We bought a couple of old pieces and had to sand them to get stains and marks off the surfaces. On one piece a red stain had gotten under the poly finish and we had to sand all the way to the wood. It is a natural color so do not believe it has ever had stain on it in the past. A problem is the heavier sanded area doesn't want to except the poly, we finally got it to accept some then decided to wipe some boiled linseed oil over the poly finish. Yikes it looks awful it made wipe marks and what looks like prickles. Will we have to sand to get this off? Please tell me this piece can be saved. Also for future reference how do you get the wood when sanded all the way past original poly to absorb new poly and blend with the old areas. We sanded all the surface but the areas with heavy staining had to go all the way to the wood.


----------



## cabinetman (Jul 5, 2007)

Removing all of a finish and stain might be easier to do with just using a chemical stripper. Your sequence should be first to stain bare wood. Then an oil (like boiled linseed oil) can be added, and when that dries, an oil base topcoat, like poyurethane.

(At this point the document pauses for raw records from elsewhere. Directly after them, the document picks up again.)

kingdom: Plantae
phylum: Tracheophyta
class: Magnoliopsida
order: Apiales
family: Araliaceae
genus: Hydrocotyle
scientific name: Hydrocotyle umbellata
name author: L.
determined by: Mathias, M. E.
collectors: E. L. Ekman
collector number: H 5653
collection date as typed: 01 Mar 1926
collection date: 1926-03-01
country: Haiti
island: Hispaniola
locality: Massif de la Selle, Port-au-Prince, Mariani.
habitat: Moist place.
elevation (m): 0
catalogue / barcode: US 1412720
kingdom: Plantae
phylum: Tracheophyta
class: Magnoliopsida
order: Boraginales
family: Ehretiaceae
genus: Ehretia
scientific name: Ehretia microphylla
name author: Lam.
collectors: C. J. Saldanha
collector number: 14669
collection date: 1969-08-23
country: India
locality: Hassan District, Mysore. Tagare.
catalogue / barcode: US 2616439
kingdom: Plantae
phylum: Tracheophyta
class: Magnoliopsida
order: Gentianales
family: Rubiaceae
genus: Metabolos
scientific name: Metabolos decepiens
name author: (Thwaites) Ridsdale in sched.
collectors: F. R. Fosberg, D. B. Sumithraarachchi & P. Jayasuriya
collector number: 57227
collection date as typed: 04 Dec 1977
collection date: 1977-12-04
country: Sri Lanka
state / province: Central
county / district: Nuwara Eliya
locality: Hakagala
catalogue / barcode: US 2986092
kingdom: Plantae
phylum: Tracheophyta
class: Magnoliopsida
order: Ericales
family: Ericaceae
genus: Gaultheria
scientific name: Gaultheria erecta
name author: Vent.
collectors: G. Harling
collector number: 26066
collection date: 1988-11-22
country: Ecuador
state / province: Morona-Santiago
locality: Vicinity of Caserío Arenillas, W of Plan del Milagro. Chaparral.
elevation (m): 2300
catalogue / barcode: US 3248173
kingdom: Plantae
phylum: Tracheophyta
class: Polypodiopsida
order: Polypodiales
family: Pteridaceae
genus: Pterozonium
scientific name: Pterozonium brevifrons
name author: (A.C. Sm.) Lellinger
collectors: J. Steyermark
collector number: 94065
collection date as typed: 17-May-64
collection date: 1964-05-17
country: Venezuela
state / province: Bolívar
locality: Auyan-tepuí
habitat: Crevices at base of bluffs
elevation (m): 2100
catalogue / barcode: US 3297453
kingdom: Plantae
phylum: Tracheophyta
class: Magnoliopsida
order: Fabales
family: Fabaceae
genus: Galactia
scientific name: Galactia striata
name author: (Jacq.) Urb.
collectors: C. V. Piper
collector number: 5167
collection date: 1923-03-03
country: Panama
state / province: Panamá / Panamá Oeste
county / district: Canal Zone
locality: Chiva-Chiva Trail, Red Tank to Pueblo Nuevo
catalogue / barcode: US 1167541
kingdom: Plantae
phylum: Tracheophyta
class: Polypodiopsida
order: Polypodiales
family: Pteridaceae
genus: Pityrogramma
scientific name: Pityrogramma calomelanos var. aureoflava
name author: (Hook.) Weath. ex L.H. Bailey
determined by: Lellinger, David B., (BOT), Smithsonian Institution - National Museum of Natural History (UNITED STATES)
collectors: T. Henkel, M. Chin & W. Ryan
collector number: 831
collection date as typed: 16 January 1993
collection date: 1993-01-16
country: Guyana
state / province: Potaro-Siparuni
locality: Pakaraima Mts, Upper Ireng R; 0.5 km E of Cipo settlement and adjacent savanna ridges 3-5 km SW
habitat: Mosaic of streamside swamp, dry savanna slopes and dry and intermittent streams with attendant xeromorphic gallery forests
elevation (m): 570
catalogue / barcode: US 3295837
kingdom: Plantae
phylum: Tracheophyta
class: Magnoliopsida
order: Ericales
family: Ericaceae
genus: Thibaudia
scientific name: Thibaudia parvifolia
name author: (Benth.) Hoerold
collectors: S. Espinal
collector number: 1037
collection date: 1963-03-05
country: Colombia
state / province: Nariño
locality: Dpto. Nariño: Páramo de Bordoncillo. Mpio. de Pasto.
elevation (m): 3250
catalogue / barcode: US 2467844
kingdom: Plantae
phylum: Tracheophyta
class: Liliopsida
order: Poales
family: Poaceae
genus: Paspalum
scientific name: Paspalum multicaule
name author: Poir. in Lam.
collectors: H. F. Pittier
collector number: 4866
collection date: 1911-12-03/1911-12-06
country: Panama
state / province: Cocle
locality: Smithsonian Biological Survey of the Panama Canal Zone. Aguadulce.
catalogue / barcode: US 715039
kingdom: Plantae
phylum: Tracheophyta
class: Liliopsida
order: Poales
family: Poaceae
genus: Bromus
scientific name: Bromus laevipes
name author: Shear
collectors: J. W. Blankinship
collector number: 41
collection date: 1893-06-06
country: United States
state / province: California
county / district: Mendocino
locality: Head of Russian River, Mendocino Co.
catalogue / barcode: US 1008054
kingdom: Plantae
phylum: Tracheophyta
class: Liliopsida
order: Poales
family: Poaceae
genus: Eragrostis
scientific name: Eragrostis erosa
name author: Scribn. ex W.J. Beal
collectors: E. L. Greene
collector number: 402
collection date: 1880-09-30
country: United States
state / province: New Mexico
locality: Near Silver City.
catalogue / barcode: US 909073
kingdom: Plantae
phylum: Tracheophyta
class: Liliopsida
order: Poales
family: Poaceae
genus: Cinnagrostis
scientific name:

Or, if no stain is desired, you could first just use BLO, and a topcoat, or just a topcoat. Applying BLO on top of a film finish is not recommended.













 







.


----------



## [email protected] (Nov 8, 2011)

How do I get if off now. Like I said it looks awful will I have to sand again to remove the linseed from the poly surface?


----------



## cabinetman (Jul 5, 2007)

[email protected] said:


> How do I get if off now. Like I said it looks awful will I have to sand again to remove the linseed from the poly surface?


Try wiping down with denatured alcohol. If that doesn't do it try VM&P naptha, or mineral spirits.












 







.


----------



## [email protected] (Nov 8, 2011)

Will definately give that a try. Thanks so much, truly a beginner here but having fun.


----------